• _Try it_
Output exactly the lines below, starting with the line that has "List each element's" and going on through the line that has "Document page, 1500x1125 pixels.", both included, and no other lines.

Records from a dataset
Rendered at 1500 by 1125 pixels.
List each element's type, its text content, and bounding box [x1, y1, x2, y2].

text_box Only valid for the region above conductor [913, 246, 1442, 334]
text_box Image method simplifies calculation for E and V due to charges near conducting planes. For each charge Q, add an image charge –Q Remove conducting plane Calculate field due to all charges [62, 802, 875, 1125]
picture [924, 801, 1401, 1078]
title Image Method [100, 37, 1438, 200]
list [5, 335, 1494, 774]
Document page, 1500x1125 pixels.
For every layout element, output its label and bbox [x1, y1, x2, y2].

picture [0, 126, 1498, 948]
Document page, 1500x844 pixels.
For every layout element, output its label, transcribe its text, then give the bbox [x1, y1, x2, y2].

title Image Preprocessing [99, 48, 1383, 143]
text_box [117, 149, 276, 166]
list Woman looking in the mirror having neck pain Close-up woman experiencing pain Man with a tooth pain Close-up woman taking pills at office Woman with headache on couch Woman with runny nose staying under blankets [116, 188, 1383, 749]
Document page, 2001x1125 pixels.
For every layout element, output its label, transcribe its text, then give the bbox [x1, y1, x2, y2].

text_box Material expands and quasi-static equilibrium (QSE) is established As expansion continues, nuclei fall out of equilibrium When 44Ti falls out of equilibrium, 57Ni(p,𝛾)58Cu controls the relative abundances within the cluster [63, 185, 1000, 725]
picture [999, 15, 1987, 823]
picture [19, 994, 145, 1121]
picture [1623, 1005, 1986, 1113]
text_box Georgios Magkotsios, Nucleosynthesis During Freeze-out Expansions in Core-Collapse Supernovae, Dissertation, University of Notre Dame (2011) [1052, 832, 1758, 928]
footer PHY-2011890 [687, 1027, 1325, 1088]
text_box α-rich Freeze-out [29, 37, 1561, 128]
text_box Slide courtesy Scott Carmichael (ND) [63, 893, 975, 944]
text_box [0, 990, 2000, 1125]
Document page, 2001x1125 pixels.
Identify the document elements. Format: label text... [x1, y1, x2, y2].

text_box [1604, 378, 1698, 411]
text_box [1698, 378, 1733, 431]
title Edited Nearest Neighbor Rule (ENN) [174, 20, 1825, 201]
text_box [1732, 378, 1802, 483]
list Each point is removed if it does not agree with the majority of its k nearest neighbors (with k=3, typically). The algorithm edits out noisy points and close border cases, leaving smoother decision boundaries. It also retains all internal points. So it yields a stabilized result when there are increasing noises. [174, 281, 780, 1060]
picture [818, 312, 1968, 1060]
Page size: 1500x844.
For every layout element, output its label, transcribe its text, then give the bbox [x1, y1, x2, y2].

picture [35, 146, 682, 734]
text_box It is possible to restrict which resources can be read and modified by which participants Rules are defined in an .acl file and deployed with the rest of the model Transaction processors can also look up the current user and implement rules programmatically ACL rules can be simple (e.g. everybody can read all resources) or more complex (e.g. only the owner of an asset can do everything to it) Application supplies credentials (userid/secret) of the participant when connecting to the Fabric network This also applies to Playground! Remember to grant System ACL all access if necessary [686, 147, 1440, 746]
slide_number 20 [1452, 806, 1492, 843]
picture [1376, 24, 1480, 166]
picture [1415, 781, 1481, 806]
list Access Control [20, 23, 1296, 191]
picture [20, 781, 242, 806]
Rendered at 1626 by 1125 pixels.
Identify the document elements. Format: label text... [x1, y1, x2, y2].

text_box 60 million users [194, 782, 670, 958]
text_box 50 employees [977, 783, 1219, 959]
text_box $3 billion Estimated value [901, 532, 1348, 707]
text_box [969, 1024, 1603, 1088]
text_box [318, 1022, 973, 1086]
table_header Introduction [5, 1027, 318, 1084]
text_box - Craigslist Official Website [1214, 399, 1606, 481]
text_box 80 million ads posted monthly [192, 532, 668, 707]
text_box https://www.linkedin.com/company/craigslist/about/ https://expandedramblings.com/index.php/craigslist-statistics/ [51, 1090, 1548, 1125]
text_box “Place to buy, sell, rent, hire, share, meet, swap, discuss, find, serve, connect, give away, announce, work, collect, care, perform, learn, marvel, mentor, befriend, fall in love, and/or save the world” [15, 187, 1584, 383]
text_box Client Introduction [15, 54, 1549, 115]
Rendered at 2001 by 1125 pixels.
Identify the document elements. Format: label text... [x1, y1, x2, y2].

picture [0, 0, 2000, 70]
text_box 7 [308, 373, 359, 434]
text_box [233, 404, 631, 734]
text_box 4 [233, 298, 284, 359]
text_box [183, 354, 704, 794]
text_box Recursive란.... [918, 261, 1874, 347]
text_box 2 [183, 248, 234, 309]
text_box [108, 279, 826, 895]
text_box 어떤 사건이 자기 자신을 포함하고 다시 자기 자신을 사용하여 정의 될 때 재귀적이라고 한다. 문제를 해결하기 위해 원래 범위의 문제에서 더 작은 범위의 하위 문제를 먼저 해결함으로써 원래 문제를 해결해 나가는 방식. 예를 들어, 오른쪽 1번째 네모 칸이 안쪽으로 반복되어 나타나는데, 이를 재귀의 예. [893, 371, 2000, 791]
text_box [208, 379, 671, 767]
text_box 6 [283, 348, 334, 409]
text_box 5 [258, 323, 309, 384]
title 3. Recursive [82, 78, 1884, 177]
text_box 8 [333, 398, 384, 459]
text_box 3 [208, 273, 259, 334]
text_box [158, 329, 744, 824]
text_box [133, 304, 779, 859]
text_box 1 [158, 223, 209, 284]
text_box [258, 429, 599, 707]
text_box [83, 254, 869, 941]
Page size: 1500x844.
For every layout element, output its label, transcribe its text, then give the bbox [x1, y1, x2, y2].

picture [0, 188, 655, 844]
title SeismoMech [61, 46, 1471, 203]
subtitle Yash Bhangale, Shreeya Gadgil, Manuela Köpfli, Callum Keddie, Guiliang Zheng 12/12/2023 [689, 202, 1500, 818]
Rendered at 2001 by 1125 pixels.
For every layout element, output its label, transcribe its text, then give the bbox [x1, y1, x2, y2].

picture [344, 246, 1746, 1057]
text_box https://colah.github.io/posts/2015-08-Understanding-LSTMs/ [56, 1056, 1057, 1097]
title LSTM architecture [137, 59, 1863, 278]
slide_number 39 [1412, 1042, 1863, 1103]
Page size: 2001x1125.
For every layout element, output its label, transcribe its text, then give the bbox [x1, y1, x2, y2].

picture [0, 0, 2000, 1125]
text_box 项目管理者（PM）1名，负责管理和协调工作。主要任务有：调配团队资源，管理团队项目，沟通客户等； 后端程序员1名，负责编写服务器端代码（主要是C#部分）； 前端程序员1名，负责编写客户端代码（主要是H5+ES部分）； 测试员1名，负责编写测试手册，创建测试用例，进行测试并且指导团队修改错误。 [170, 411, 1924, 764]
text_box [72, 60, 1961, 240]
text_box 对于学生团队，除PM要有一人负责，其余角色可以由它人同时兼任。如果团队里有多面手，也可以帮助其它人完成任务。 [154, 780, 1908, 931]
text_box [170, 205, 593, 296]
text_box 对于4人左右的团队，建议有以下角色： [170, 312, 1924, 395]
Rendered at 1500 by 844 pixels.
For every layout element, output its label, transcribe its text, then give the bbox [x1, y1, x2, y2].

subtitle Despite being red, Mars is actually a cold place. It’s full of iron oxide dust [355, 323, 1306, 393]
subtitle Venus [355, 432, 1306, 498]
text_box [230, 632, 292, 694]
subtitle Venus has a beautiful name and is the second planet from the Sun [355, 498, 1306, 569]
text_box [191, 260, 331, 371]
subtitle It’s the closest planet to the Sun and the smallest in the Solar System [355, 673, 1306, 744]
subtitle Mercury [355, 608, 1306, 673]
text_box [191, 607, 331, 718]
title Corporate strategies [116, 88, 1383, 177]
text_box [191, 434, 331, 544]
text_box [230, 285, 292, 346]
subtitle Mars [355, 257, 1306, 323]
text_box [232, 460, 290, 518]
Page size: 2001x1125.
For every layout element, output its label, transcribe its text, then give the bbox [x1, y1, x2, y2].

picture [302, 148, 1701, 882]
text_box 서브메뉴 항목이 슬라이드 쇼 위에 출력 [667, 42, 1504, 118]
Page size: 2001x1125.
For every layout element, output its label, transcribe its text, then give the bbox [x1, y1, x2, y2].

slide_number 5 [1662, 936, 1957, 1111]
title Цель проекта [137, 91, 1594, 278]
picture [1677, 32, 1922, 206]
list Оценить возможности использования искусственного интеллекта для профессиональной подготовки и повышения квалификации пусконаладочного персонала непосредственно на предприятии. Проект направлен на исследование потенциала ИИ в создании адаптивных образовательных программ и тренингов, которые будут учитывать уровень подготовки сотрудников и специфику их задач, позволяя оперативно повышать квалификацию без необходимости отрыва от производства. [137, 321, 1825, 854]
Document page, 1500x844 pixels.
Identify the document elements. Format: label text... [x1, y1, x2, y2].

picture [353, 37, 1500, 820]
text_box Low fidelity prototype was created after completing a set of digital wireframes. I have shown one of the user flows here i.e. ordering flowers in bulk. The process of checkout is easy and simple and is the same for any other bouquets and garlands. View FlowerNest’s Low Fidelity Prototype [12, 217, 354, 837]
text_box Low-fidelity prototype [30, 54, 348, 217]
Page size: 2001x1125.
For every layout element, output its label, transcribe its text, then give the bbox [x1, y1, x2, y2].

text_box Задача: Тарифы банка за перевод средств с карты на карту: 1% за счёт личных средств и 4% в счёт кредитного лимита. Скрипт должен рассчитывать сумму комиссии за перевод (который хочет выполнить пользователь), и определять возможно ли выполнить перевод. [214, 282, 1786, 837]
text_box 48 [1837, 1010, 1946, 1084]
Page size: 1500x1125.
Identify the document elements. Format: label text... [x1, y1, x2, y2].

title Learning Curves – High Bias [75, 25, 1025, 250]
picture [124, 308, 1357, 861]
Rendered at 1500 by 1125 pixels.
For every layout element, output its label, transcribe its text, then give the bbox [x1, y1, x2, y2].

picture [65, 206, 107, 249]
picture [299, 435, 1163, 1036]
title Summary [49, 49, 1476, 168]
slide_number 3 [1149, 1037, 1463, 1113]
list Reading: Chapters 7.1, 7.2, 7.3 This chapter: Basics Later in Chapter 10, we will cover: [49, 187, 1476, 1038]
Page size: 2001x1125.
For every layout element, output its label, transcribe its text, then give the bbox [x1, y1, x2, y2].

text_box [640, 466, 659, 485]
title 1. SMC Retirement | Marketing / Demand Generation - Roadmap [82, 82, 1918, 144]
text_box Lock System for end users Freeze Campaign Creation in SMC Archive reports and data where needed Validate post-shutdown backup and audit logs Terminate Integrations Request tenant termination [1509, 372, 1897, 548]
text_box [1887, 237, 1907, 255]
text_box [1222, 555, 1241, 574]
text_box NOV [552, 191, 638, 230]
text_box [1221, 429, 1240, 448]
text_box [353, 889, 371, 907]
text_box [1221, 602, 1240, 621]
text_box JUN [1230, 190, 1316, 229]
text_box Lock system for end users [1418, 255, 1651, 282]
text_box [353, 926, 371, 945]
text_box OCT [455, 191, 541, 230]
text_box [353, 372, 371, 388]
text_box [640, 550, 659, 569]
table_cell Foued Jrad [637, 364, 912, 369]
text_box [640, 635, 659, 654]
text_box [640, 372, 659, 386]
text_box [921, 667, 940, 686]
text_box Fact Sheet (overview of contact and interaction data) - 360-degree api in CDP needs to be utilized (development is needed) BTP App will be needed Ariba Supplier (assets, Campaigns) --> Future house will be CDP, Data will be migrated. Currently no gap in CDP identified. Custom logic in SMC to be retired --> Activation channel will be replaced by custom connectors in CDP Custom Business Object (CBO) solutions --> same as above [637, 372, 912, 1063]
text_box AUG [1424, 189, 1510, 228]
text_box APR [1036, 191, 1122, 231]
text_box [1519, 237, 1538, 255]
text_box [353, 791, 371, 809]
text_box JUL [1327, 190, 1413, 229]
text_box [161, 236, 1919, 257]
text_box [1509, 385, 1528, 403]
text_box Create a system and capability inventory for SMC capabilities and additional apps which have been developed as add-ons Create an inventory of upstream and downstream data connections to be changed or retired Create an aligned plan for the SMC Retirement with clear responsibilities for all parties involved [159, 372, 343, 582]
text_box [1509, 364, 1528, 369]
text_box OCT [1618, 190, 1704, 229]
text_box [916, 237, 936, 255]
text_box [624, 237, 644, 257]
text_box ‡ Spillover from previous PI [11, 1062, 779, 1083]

• _Task solution_
List each element's type, its text content, and bounding box [x1, y1, x2, y2].

text_box Only valid for the region above conductor [913, 246, 1442, 334]
text_box Image method simplifies calculation for E and V due to charges near conducting planes. For each charge Q, add an image charge –Q Remove conducting plane Calculate field due to all charges [62, 802, 875, 1125]
picture [924, 801, 1401, 1078]
title Image Method [100, 37, 1438, 200]
list [5, 335, 1494, 774]
Document page, 1500x1125 pixels.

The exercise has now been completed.